Maffeis Rodolfo

Associate Professor

Rodolfo Maffeis received his M.A. and Ph.D. in History of Art from the University of Florence. Prior to joining the Politecnico di Milano, he was post-doc researcher at the Kunsthistorisches Institut - Max-Planck-Institut, Florence; and Andrew W. Mellon Fellow in the Department of European Paintings at The Metropolitan Museum of Art, New York. He was the recipient of fellowships from the Fondazione di Studi di Storia dell’Arte Roberto Longhi; Istituto Veneto di Storia, Lettere ed Arti; Istituto Italiano di Studi Filosofici. He is a member of the Comité International d’Histoire de l’Art (CIHA), the Società Italiana di Storia della Critica d’Arte (SISCA), the Consulta Universitaria Nazionale per la Storia dell’Arte (CUNSTA) and the editorial board of the art journal ‘Venezia Arti’.

Prof. Maffeis specializes in early modern art, with a focus on late Renaissance and Baroque Italian painting. His researches mainly address Florentine artists, their connections with the Medici court and the broader context of literary and scientific culture of the sixteenth- and seventeenth- centuries. He curated a monographic exhibition on the painter Francesco Furini at Palazzo Pitti, Florence, co-authored the catalogues of Giambologna, Artemisia Gentileschi and published a book on Benedetto Luti and Arcadian Rome.
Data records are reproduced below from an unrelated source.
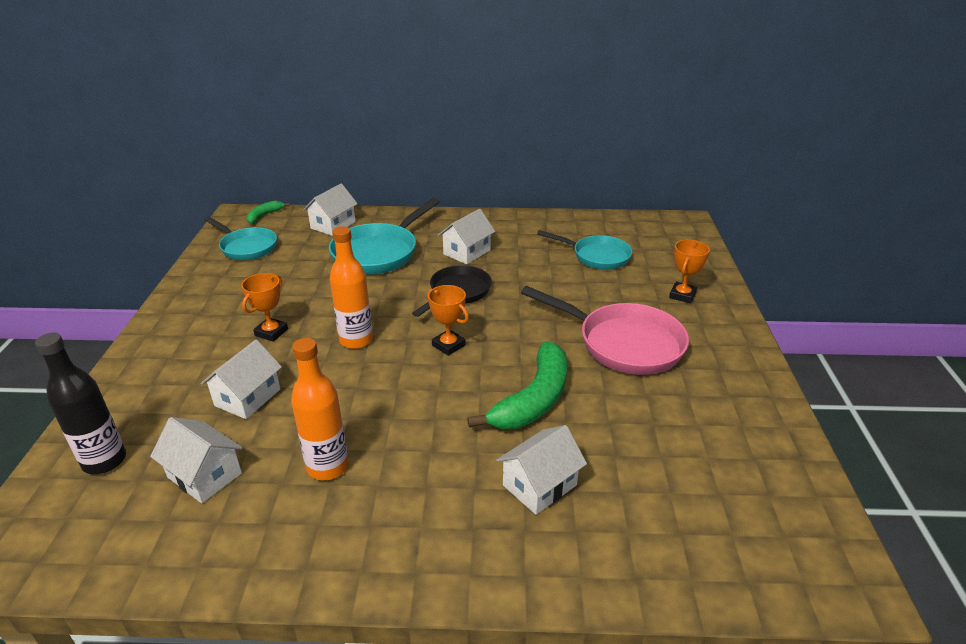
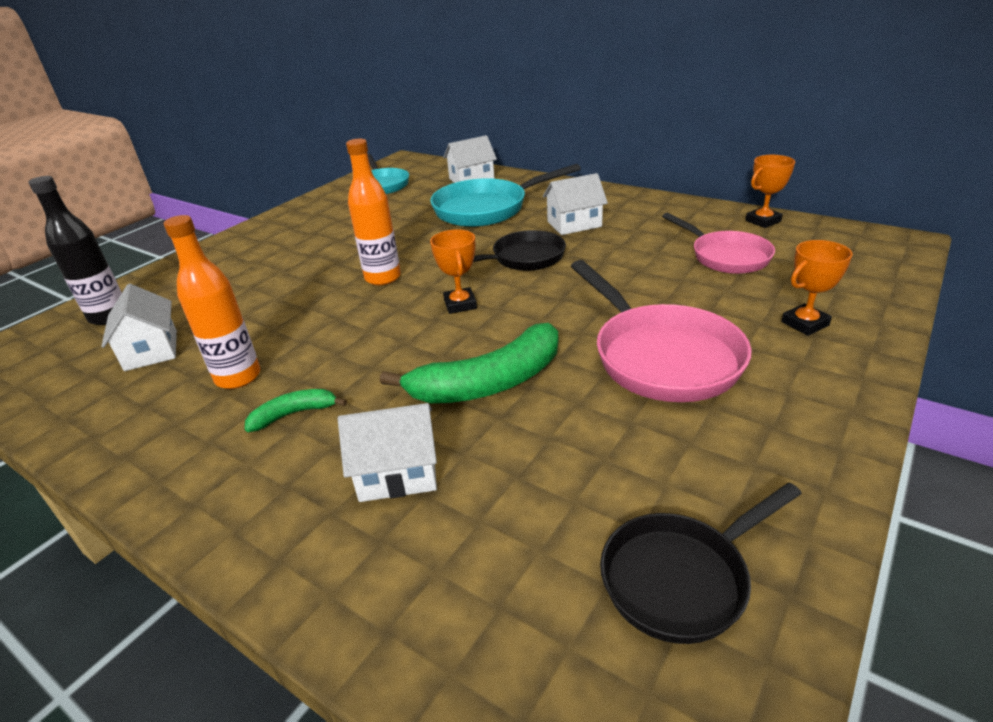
camera: 35 degrees right, 0 degrees up
(247, 397) = (248, 300): white house -> none
(264, 215) = (423, 163): green banana -> green banana (294, 414)
(271, 332) = (324, 254): orange trophy -> orange trophy (763, 221)
(597, 256) = (725, 256): turquoise pan -> pink pan
(750, 473) = (681, 578): none -> black pan

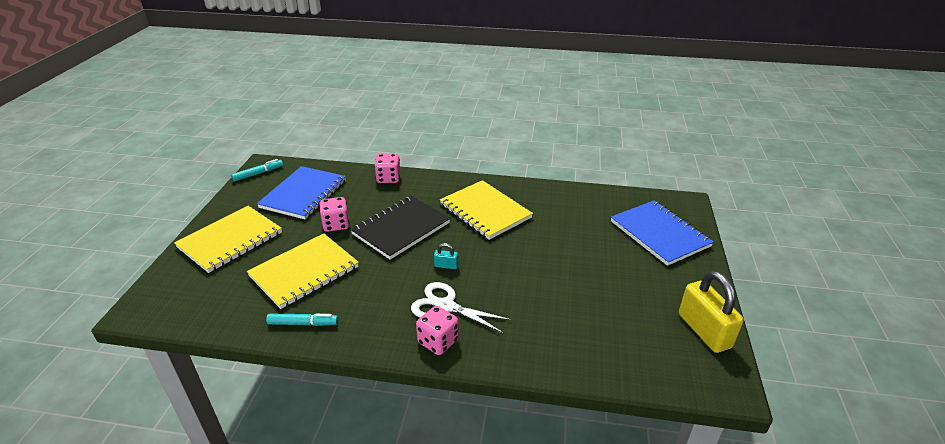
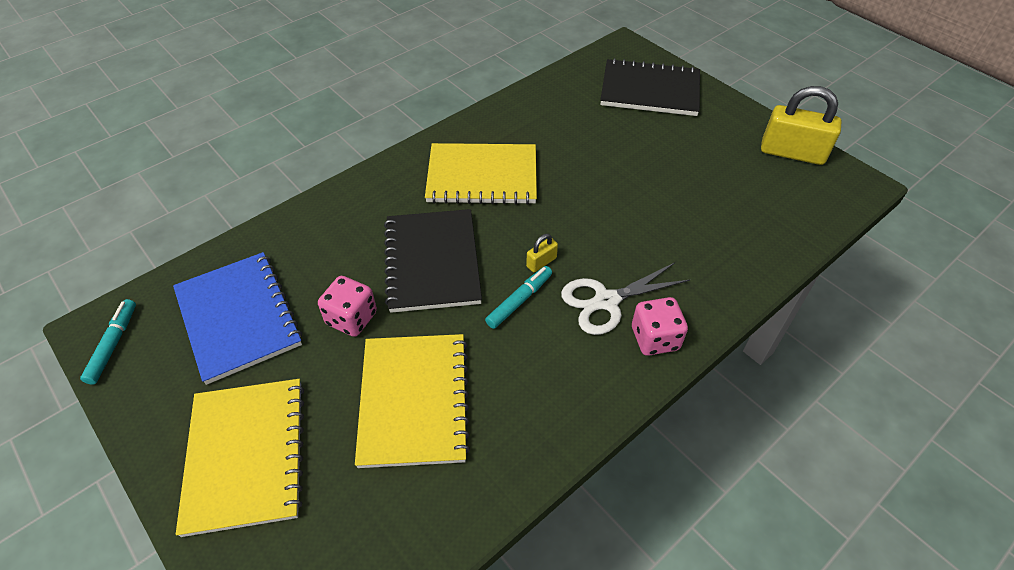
camera: 50 degrees left, 15 degrees up
(303, 323) = (514, 450): turquoise marker -> turquoise marker (519, 300)
(388, 178) = (315, 216): pink dice -> none
(446, 266) = (541, 262): turquoise padlock -> yellow padlock
(659, 234) = (650, 90): blue notebook -> black notebook

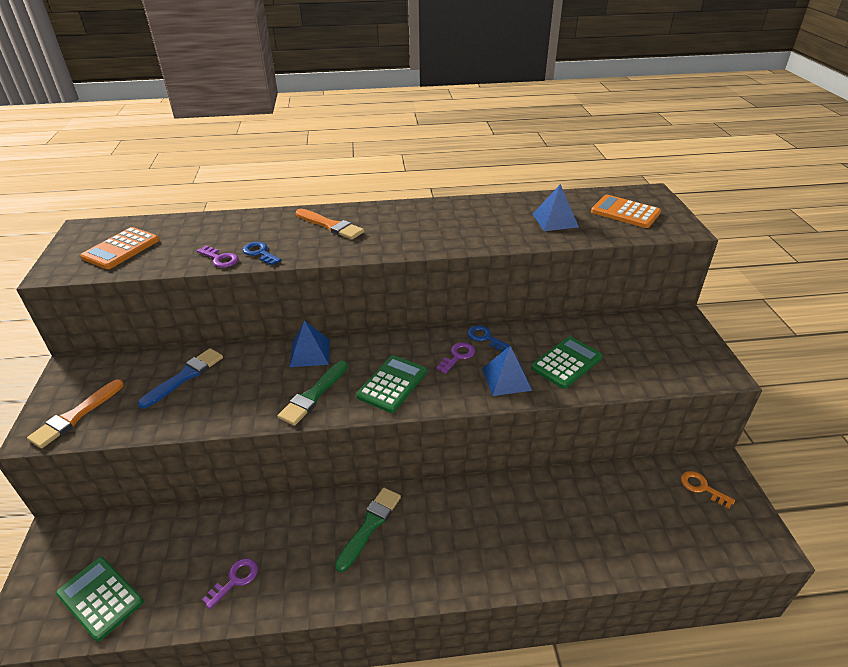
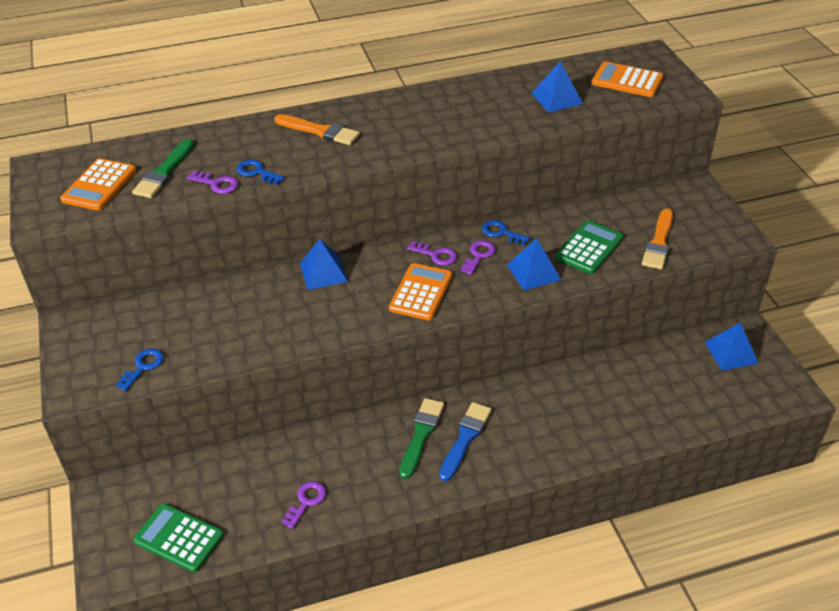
camera: 10 degrees left, 5 degrees up
(75, 416) = (104, 369): orange brush -> orange brush (658, 242)
(110, 419) = (143, 367): none -> blue key
(185, 376) = (200, 314): blue brush -> blue brush (465, 438)
(313, 395) = (344, 314): green brush -> green brush (164, 172)
(392, 384) = (420, 292): green calculator -> orange calculator
(418, 350) = (436, 255): none -> purple key
(702, 488) = (731, 352): orange key -> blue pyramid

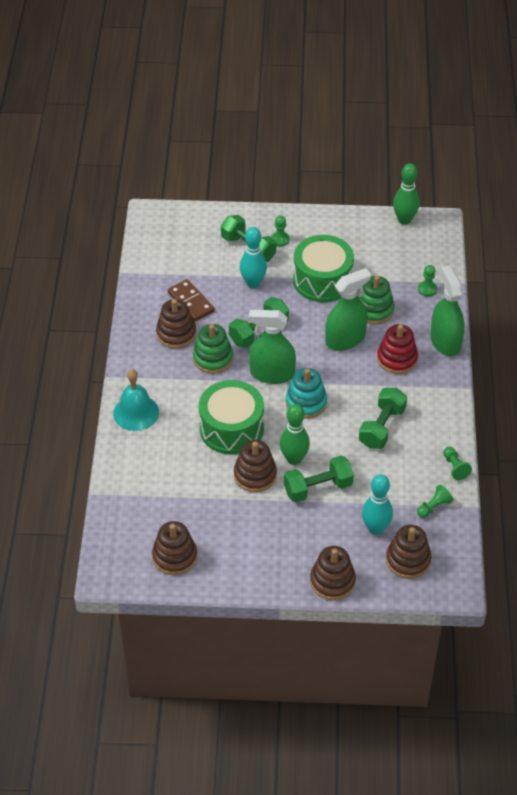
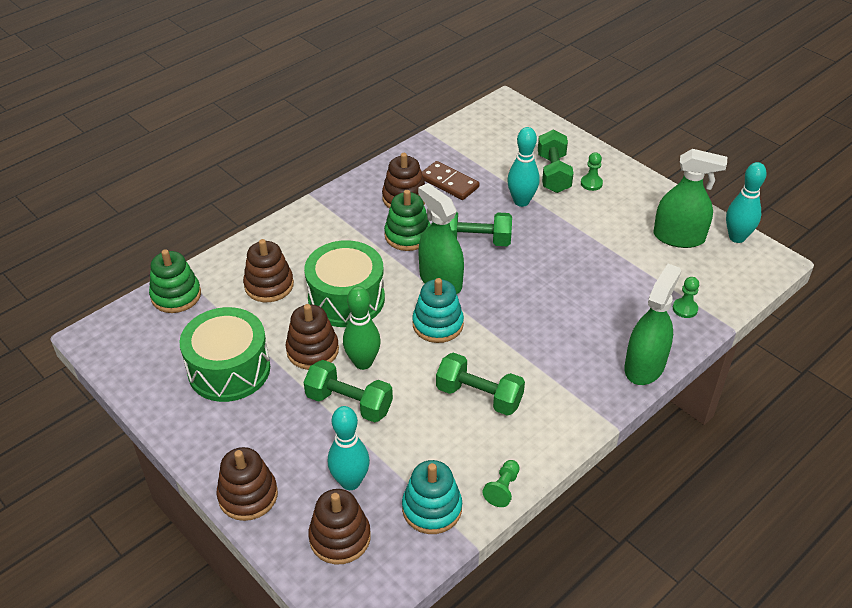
camera: 45 degrees right, 5 degrees down
(136, 412) = (291, 233): turquoise bell -> none
(174, 556) = (160, 364): brown stacking toy -> brown stacking toy (269, 285)
(191, 302) = (449, 183): brown domino -> brown domino turned 60 degrees counterclockwise
(322, 280) = (588, 237): green drum -> green drum (229, 369)
(345, 339) = (545, 298): green spray bottle -> green spray bottle (678, 237)
(374, 310) = (606, 292): green stacking toy -> green stacking toy (176, 295)
(382, 427) = (479, 396): green dumbbell -> green dumbbell turned 45 degrees clockwise
(397, 359) = (574, 347): red stacking toy -> none
(404, 220) = (737, 237): green bowling pin -> turquoise bowling pin
(433, 507) = (432, 508): green pawn -> turquoise stacking toy

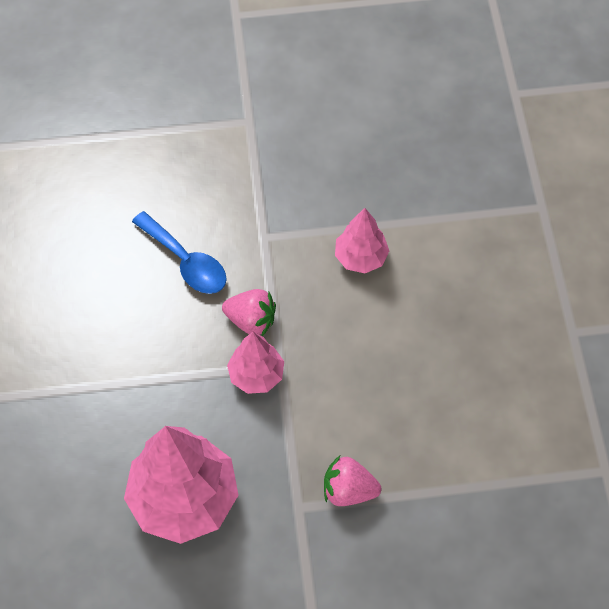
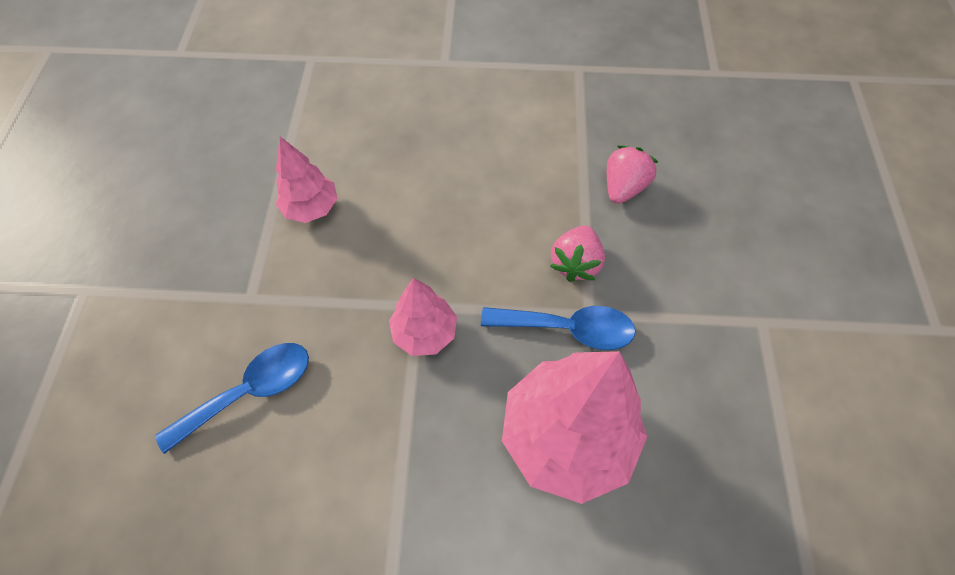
camera: 80 degrees left, 0 degrees up
(251, 320) = (354, 328): pink strawberry -> pink strawberry (623, 187)
(280, 490) = (568, 329): none -> blue spoon

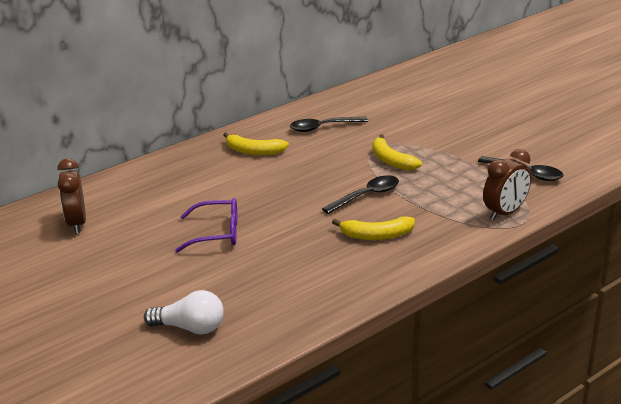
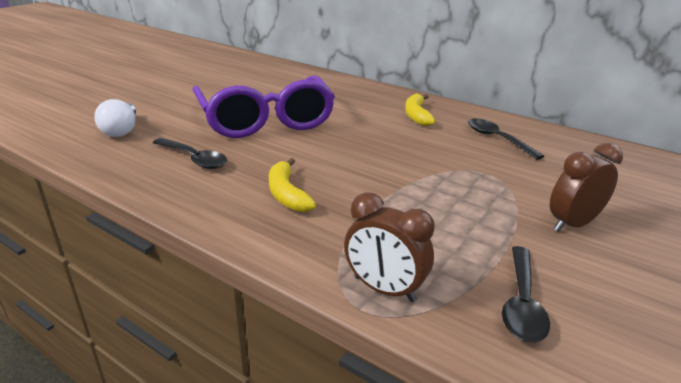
camera: 70 degrees right, 0 degrees up
(77, 223) = (264, 77): brown clock -> brown clock (572, 224)
(217, 233) = (265, 120): purple glasses -> purple glasses, size x2.02
(367, 196) = (369, 179): black spoon -> black spoon (194, 159)
(391, 161) = (460, 185): yellow banana -> none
A further line of research involves Venetian painting of the Settecento; he is currently working on a project on Sebastiano Ricci and Visual Culture.

His research interests also include the work of Leonardo da Vinci: notably the master’s writings on astronomy and his strategies of visualization of celestial bodies. The outcomes of these researches have been presented in papers (RSA NY 2014; Politecnico di Milano 2015; Georgetown University, Washington 2018), conference proceedings (KHI-MPI 2015), and exhibition catalogues (Biblioteca Ambrosiana, Milan 2011; Palazzo Reale, Milan 2015; Uffizi, Florence 2018). He recently co-edited three books on Leonardo studies: Leonardo da Vinci: metodi e tecniche per la costruzione della conoscenza (2016); Leonardo in Dialogue. The Artist Amid His Contemporaries (2019); Leonardo: arte come progetto. Studi di storia e critica d'arte in onore di Pietro C. Marani (2022).